**Given text**.
*** Block opens ***
The population of South Korea will top 50 million this month, making it the 26th-largest country in the world. When you throw in the other 24 million Koreans living across the northern border, the population soars to 74 million people

A unified Korea would have the 18th-largest population on the planet. The United States, Japan and Germany are currently the only highly advanced nations with populations topping 74 million.

Korean unification would go far beyond merely bringing together the populations of the North and South - it would add a significant chapter to the world’s history. Today’s generation must therefore prepare for the possibility of this monumental event and get ready to chart a new course.

In the weeks since President Lee Myung-bak proposed creating a new tax to finance the cost of unification in his Aug. 15 Liberation Day address, the idea of reuniting the two countries has become a hot topic once again.

Some people might choose to ignore the conversation given that relations between North and South Korea are seriously frayed. But few can oppose the argument that we must prepare for the eventuality of unification. The Presidential Council for Future and Vision is reportedly mapping out a 10-year action plan for unification.

The JoongAng Ilbo has proposed that the country set aside 1 percent of its fiscal budget every year to fund unification-related activities. The government should indeed take steps to plan for unification. But we must ensure that political interests don’t taint such an important task. The plan must be objective, thorough, far-reaching and visionary.
*** Block closes ***
**Listed records**.
*** Block opens ***
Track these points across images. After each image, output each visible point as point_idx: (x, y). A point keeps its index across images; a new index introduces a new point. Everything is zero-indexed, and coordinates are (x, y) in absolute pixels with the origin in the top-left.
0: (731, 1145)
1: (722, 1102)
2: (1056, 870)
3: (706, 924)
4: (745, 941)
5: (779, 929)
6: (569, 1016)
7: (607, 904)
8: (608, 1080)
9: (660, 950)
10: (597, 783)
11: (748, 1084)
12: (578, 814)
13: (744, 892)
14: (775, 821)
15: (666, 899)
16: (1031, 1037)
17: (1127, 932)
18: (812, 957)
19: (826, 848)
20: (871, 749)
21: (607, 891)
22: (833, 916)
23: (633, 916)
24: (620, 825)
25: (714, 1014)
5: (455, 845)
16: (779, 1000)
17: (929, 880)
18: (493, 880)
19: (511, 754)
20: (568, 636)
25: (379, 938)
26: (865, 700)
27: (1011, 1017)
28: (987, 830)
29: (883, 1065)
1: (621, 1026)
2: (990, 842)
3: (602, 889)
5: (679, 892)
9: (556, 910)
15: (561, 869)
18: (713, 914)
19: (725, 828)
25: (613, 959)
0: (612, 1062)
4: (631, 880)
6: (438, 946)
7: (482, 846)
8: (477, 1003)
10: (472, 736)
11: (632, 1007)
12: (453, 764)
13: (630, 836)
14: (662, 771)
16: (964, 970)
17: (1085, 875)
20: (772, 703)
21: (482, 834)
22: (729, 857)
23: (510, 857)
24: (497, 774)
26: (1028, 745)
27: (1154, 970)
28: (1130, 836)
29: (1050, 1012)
*** Block closes ***
**Exercise**. Please resume the passage on Korean unification, starting right after its last sentence, the one that ends "objective, thorough, far-reaching and visionary."

**Result**.
Unification is indeed possible, provided three conditions are met.

First, a majority of the population in South Korea must support the move. That’s certainly not a guarantee given the deeply rooted rift in society on the issue. The government must attempt to narrow the differences among the population and win broad support. Second, the government needs to secure the support of North Koreans as well. If North Korean residents resist moves to reunite with their southern counterparts, unification will never take place. South Korea must pursue a two-track policy of embracing North Korean residents while at the same time pressuring the country’s regime. Third, unification must have the blessing and support of the international community. China’s cooperation and backing are therefore essential.

The chance to reunite may come out of the blue. Whether we can seize the opportunity depends on how well we prepare.